I only mention this because it is a little easier to see what needs to be done this way. You are checking if the sizes are different first, which is good. Then you are returning 0 regardless. Instead you want to compare the strings alphabetically. Do you know what method you call to do that?
Joined: Jan 06, 2010
is it s1.equals(s2)?
author & internet detective
The rules about comparison are:
- return a negative number if the first object is considered to be smaller than the second
- return a positive number if the first object is considered to be larger than the second
- return 0 if the two objects are considered to be equally large
In your case there are two factors: length and lexicographical comparison, with length going first. Using your code:
- if the first string is shorter it is considered to be smaller so you return a negative number (-1)
- if the first string is larger it is considered to be larger so you return a positive number (1)
- if the two string are equally long you consider the lexicographical comparison, as the result of String.compareTo.
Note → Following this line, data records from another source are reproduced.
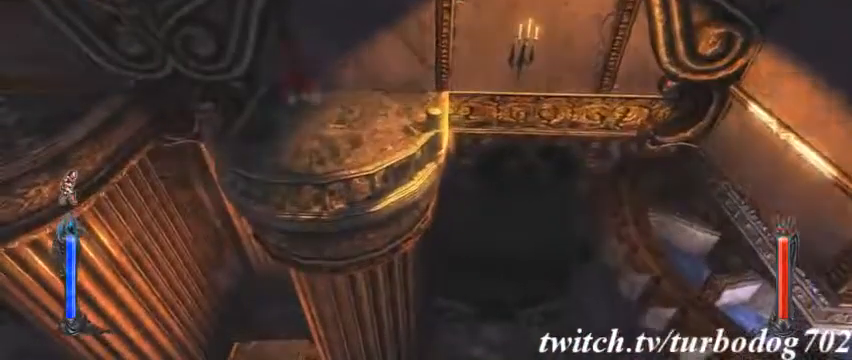
{"dt_ms": 500, "buttons": [], "events": []}
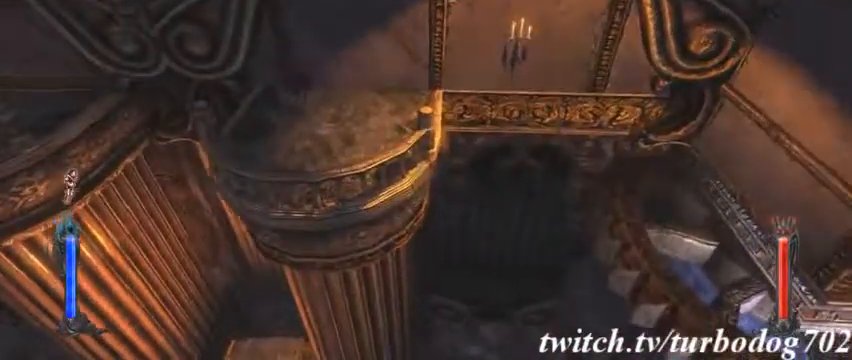
{"dt_ms": 500, "buttons": ["CROSS"], "events": [[367, "CROSS", "down"]]}
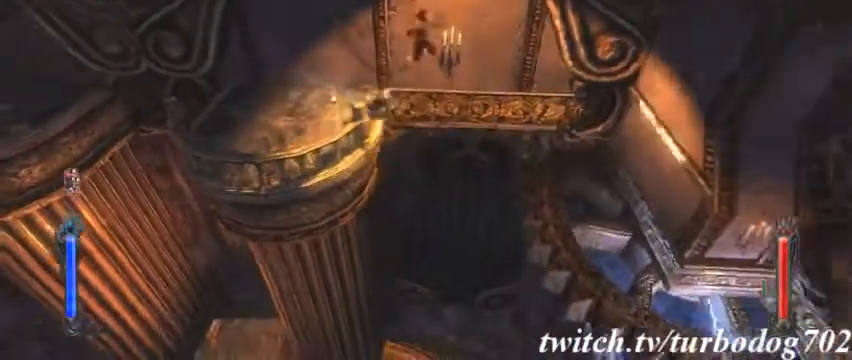
{"dt_ms": 500, "buttons": ["CROSS"], "events": [[300, "CROSS", "up"], [500, "CROSS", "down"]]}
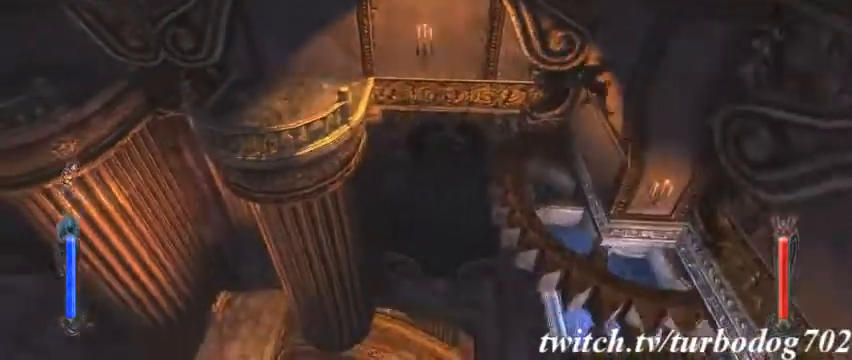
{"dt_ms": 500, "buttons": ["CROSS"]}
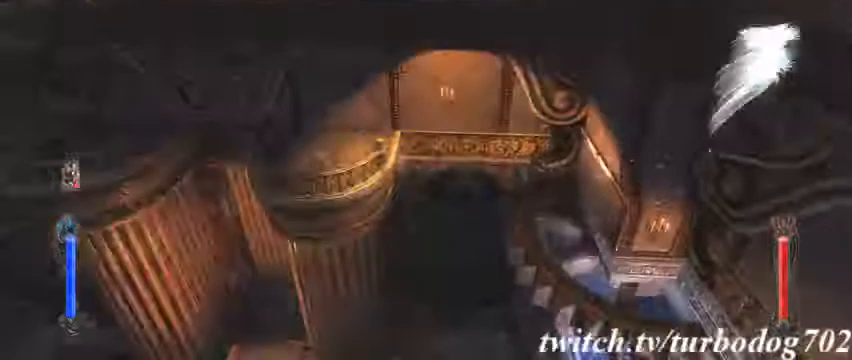
{"dt_ms": 500, "buttons": ["CROSS"], "events": []}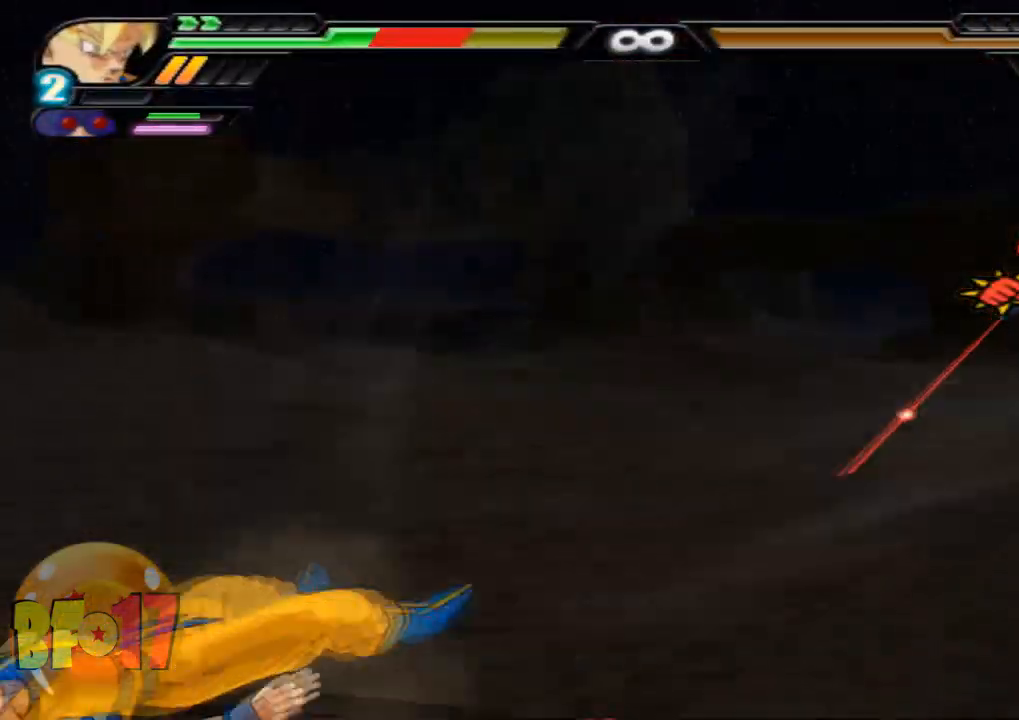
Gameplay with a controller (PlayStation layout); each line is a JSON object with the inputs held at the frame after it. "events" lists button and stick changes between this image and that frame as [ms after this image, input, new state], when the widget could be followed in between.
{"buttons": [], "left_stick": "center", "right_stick": "center", "events": [[66, "left_stick", "down"], [166, "CROSS", "down"], [467, "CROSS", "up"], [467, "left_stick", "center"]]}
I have two improvements for your code:
1) replace lines 8-15 with one line: return s1.compareTo(s2). You don't need the if-else block. After all, if s1.compareTo(s2) returns a negative value you return a negative value; if it returns a positive value you return a positive value; and otherwise you return 0. Since the exact positive / negative values are irrelevant you are essentially returning the same as s1.compareTo(s2).
2) consider using s1.compareToIgnoreCase(s2). This will use case insensitive comparison. With compareTo, "G" is smaller than "a". With compareToIgnoreCase, "G" is larger than "a".